YOUR TASK
Find the lines of data that contain the string "Agustus", then list them.

GIVEN INFORMATION
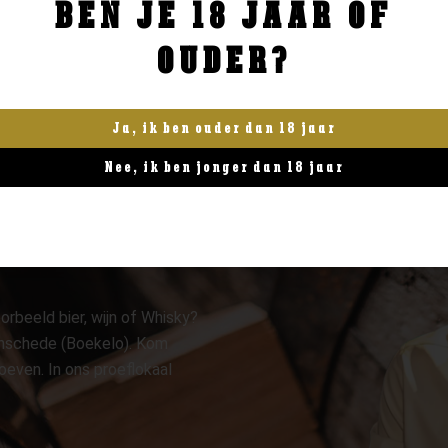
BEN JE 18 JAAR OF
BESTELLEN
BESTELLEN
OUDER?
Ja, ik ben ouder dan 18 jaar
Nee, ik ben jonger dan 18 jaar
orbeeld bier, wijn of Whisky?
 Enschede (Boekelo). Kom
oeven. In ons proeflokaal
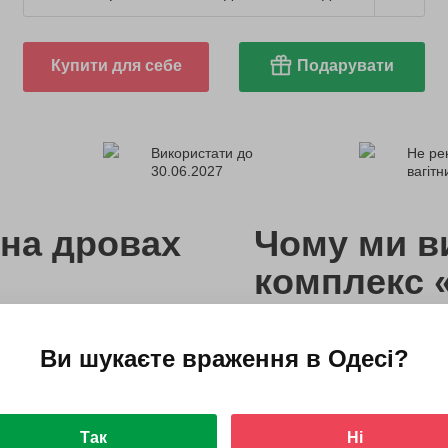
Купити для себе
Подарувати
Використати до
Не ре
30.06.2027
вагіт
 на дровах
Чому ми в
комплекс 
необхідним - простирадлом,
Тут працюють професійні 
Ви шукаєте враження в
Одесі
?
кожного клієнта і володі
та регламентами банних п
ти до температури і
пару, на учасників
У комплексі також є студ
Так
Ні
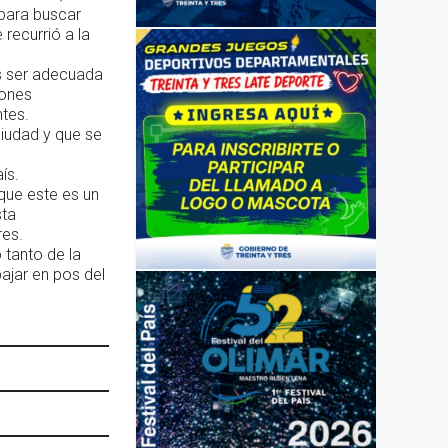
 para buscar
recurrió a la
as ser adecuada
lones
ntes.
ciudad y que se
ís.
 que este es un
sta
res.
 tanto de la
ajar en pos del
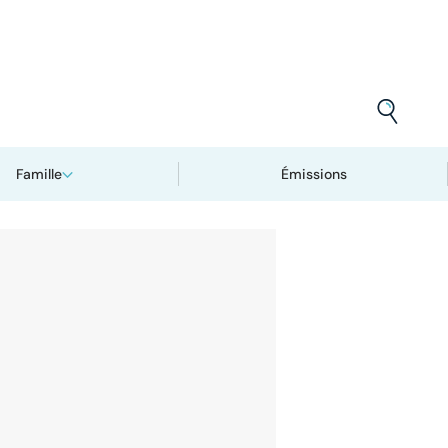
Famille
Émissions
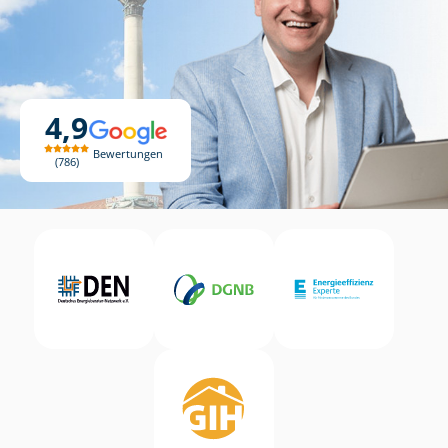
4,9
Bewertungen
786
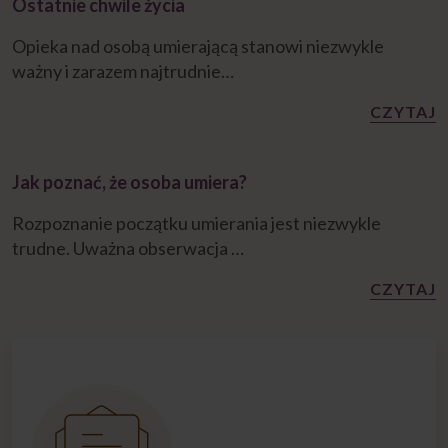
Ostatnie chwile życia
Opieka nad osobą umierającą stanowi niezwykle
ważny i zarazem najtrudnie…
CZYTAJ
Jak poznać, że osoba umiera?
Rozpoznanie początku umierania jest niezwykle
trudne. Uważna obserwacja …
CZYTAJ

...

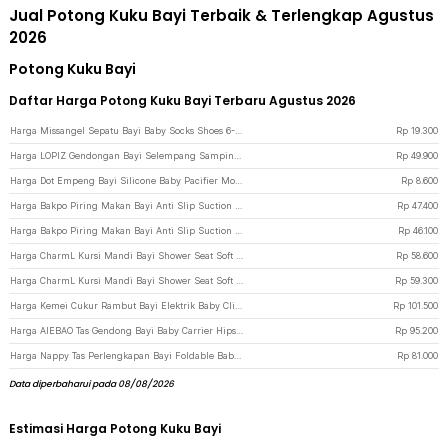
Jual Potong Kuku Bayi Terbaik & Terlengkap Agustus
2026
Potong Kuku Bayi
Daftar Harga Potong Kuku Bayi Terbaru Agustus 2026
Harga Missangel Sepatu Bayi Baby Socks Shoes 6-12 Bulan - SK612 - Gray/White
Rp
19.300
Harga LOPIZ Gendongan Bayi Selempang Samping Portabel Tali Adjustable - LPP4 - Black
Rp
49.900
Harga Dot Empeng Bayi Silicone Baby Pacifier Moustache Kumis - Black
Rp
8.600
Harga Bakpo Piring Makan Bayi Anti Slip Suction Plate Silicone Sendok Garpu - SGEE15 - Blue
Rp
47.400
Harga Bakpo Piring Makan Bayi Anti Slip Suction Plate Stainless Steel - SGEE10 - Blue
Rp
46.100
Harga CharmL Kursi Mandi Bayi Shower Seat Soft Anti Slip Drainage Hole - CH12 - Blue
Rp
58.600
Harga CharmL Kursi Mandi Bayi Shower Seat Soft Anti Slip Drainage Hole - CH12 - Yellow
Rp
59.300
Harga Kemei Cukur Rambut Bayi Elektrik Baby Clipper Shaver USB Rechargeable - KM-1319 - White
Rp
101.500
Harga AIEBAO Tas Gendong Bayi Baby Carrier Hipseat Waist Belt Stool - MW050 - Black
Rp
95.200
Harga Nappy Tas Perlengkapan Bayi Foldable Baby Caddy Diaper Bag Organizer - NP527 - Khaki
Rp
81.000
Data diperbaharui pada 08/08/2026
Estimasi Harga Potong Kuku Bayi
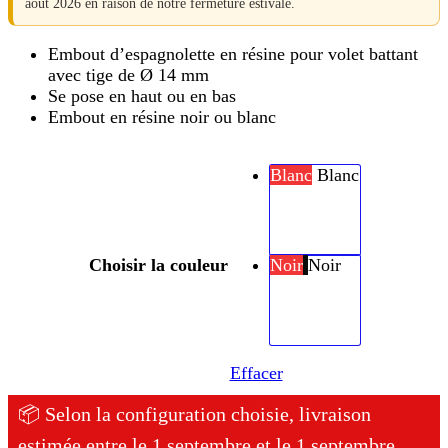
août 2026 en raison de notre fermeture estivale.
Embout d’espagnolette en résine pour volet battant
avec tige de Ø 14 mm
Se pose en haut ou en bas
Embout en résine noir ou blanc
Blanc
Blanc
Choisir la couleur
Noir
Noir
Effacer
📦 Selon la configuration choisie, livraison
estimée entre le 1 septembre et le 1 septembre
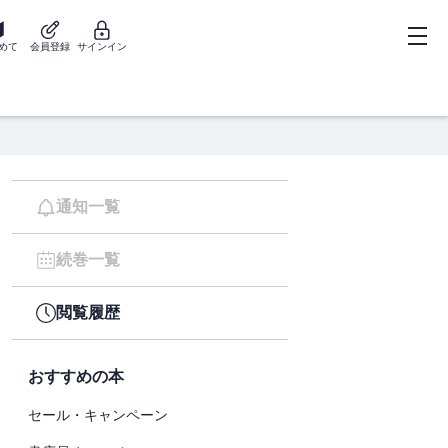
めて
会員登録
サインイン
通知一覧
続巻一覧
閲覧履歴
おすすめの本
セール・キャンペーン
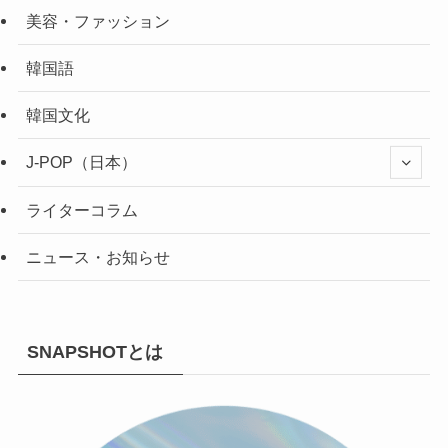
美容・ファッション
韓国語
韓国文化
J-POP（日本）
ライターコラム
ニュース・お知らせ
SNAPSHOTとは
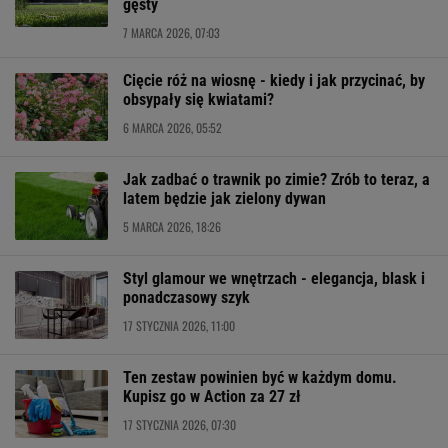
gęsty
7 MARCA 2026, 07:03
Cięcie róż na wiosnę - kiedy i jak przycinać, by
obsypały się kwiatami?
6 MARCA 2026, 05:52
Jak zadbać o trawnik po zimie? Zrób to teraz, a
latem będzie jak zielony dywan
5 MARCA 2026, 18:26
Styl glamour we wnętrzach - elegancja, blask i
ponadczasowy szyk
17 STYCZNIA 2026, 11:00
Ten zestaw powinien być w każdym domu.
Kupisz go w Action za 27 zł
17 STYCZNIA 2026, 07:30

TASK SOLUTION
Jual Potong Kuku Bayi Terbaik & Terlengkap Agustus
Daftar Harga Potong Kuku Bayi Terbaru Agustus 2026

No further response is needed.